Very few, if any of us can remember a conversation word for word for any meaningful length of time. Speech disappears almost as fast as we produce it, creating only faint ripples in the mind. We remember tiny blips of conversations, general gist’s, and maybe a quote here and there. We’re probably even subject to the peak-end rule, which dictates that our memory of anything is primarily determined by how it ended and the few peak-emotional moments during the course of the event.
But
Writing affords us a perfect memory, and the reflective benefit of such tractable fidelity of thought cannot be understated. We can experience a piece of writing over and over with no lapse of memory as we might when we try to think of a conversation we had a week ago.
More importantly is the fact that such writing can be our own thoughts. We all have a somewhat strange tendency to think that we have solid identities that persist through time, and these identities are composed of values which embody prescriptions of action based on what we think of the world. This might be true for some people, but it is more likely to be true for those who have devoted time and energy to the study of their own thoughts.
To put it mildly, most people don’t even know their own thoughts.

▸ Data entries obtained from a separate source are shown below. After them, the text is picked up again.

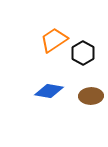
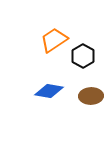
black hexagon: moved 3 px down
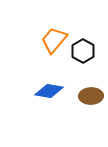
orange trapezoid: rotated 16 degrees counterclockwise
black hexagon: moved 5 px up
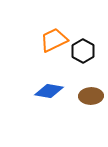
orange trapezoid: rotated 24 degrees clockwise
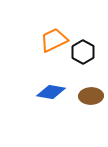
black hexagon: moved 1 px down
blue diamond: moved 2 px right, 1 px down
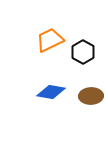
orange trapezoid: moved 4 px left
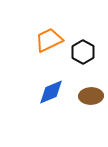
orange trapezoid: moved 1 px left
blue diamond: rotated 32 degrees counterclockwise
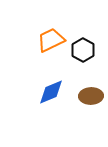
orange trapezoid: moved 2 px right
black hexagon: moved 2 px up
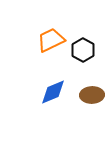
blue diamond: moved 2 px right
brown ellipse: moved 1 px right, 1 px up
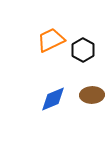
blue diamond: moved 7 px down
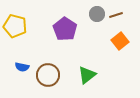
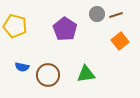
green triangle: moved 1 px left, 1 px up; rotated 30 degrees clockwise
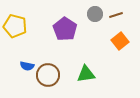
gray circle: moved 2 px left
blue semicircle: moved 5 px right, 1 px up
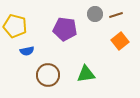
purple pentagon: rotated 25 degrees counterclockwise
blue semicircle: moved 15 px up; rotated 24 degrees counterclockwise
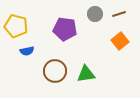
brown line: moved 3 px right, 1 px up
yellow pentagon: moved 1 px right
brown circle: moved 7 px right, 4 px up
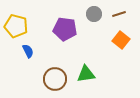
gray circle: moved 1 px left
orange square: moved 1 px right, 1 px up; rotated 12 degrees counterclockwise
blue semicircle: moved 1 px right; rotated 104 degrees counterclockwise
brown circle: moved 8 px down
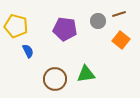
gray circle: moved 4 px right, 7 px down
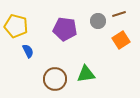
orange square: rotated 18 degrees clockwise
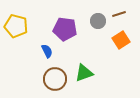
blue semicircle: moved 19 px right
green triangle: moved 2 px left, 1 px up; rotated 12 degrees counterclockwise
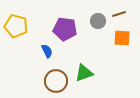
orange square: moved 1 px right, 2 px up; rotated 36 degrees clockwise
brown circle: moved 1 px right, 2 px down
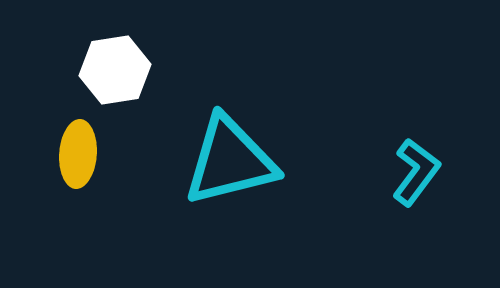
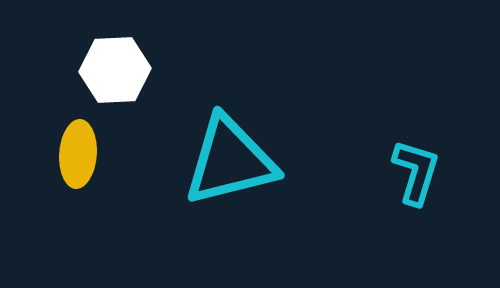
white hexagon: rotated 6 degrees clockwise
cyan L-shape: rotated 20 degrees counterclockwise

They just experience them as they happen.
But those who write not only discover what they really think about things, but the ability to reread what one has written allows a person to disagree with their own position with a level of resolution that simply doesn’t exist given our feeble working memory.

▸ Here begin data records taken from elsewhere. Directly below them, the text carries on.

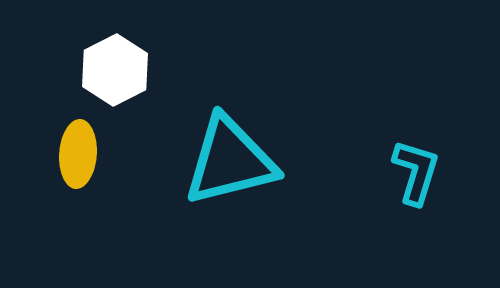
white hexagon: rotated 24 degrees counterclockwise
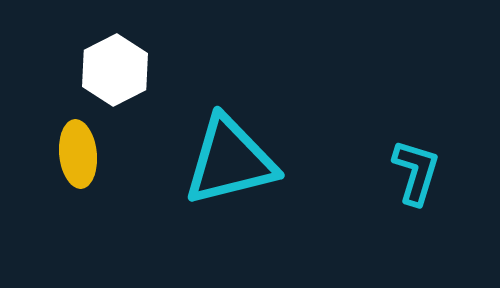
yellow ellipse: rotated 10 degrees counterclockwise
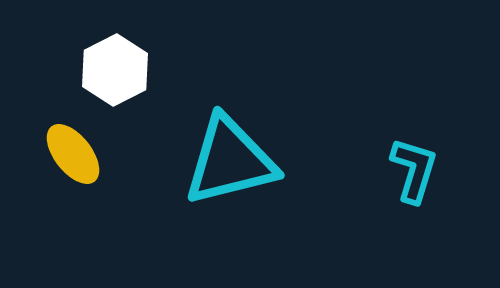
yellow ellipse: moved 5 px left; rotated 32 degrees counterclockwise
cyan L-shape: moved 2 px left, 2 px up
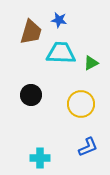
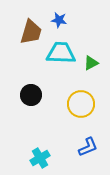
cyan cross: rotated 30 degrees counterclockwise
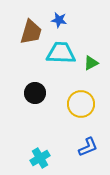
black circle: moved 4 px right, 2 px up
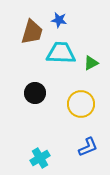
brown trapezoid: moved 1 px right
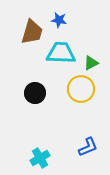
yellow circle: moved 15 px up
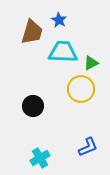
blue star: rotated 21 degrees clockwise
cyan trapezoid: moved 2 px right, 1 px up
black circle: moved 2 px left, 13 px down
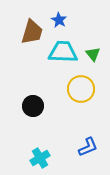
green triangle: moved 2 px right, 9 px up; rotated 42 degrees counterclockwise
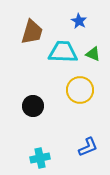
blue star: moved 20 px right, 1 px down
green triangle: rotated 28 degrees counterclockwise
yellow circle: moved 1 px left, 1 px down
cyan cross: rotated 18 degrees clockwise
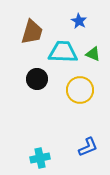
black circle: moved 4 px right, 27 px up
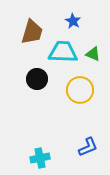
blue star: moved 6 px left
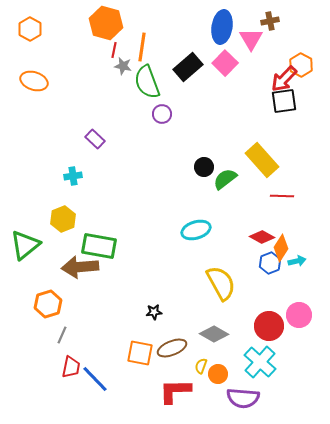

Tinkered Thinking, for example, has had almost no planning for it’s 600+ episodes. Only mere keywords to provoke exploration have served as the basis and seed for these episodes. What has emerged in the process, such as the developing Rivalnym framework, the analysis of Money, the increasing focus and analysis of Questions, and more – all of these were surprises until they were written down.
Writing is ultimately much like any endeavor: you won’t know what you’ll find until you get going.
Tinkered Thinking began with a simple question: is it possible to write about the same general topic everyday for 20 minutes? The original goal was just a year, but after 600 days, a light obligation has turned into a valuable necessity, one that provides a tiny sense of accomplishment, no matter how failed or wasted the rest of the day seems. The simple exercise has opened up realms of conceptual imagination that before only felt as though they might be there. The writing actively maps these imaginary areas, making them real, if only by virtue of being black marks on a page.
People certainly sell themselves short on what they think they can do.
The writing version of this would be that people underestimate their own capacity for thoughtfulness and imagination, whether that be fictional novels or novel ideas, so much more exists within a single perspective than even that perspective can realize without actively turning inward and bringing out that inner world:
With writing, we map ourselves onto the real world.
Our thoughts then become a piece of reality that we can work with, and change, and by so doing, we change ourselves.